New York Take a look at that plastic soda bottle. Now imagine a wall, or even the facade of a whole building, made from the same material.
It's not far-fetched, according to the creative minds behind the first in a series of exhibitions on contemporary work in architecture and design. The technologies already exist and could be ready for public use in as few as three to five years.
"Solos: SmartWrap" opened Tuesday at Cooper-Hewitt, the National Design Museum for the Smithsonian Institution. It features a 24-foot-high structure wrapped in PET, a transparent material similar in appearance to the plastic used in soda bottles.
Applied to the PET are elements such as light-emitting diodes, solar cells, thin batteries and ink capable of conducting electrical current. The result is what's called SmartWrap, a millimeters-thin wall that fills all the functions of the bulkier walls used in buildings today, from climate control to power.
"What this does is push the limits beyond the conventional materials we have used for the last 6,000 years," said James Timberlake, who has researched architectural use of the material with partner Stephen Kieran. PET, a composite material derived from polyester, is used in a number of products, from containers to clothing.
The two architects teach at the University of Pennsylvania, and the idea came out of a graduate-level lab they run there. A research prize from the American Institute of Architects kept their work going.
The pair envision a system in which elements such as diodes and batteries would be printed directly onto the PET, similar to what's done with inkjet printers. (The elements are laminated onto the working prototype at the museum.)
The PET would be wrapped around a building framework to create a structure.

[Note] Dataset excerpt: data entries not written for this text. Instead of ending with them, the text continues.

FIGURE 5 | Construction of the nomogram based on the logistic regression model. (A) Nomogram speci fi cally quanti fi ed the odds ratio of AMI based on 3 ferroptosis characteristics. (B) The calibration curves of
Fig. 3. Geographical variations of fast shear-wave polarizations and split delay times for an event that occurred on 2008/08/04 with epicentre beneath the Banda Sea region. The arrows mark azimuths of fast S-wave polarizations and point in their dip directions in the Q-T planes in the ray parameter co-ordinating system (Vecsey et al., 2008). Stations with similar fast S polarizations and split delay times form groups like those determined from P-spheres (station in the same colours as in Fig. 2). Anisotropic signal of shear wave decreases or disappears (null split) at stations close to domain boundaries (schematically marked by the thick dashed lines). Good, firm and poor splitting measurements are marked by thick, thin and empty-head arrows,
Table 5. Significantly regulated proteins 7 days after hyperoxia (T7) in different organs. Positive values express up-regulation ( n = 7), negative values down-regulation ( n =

People could use a computer to configure the elements however they wished, putting the diodes where they were most useful and creating windows by leaving spaces blank. They could create a building facade that is a big solar energy collector, or one that uses diodes to create displays such as the news zippers in Times Square.
"It addresses our desire to customize our world for each of us individually," Kieran said.
There's much work to be done, of course, before such a system could be in wide public use. For example, the architects are looking at how to make the PET more durable.
But showcasing innovations in this arena is precisely the point of the Solos series, and what makes SmartWrap a good way to kick it off, said Matilda McQuaid, exhibitions curator and head of the textiles department at the museum.
"The Solos series was meant to feature new architecture, new design. ... This is real cutting-edge technology," she said.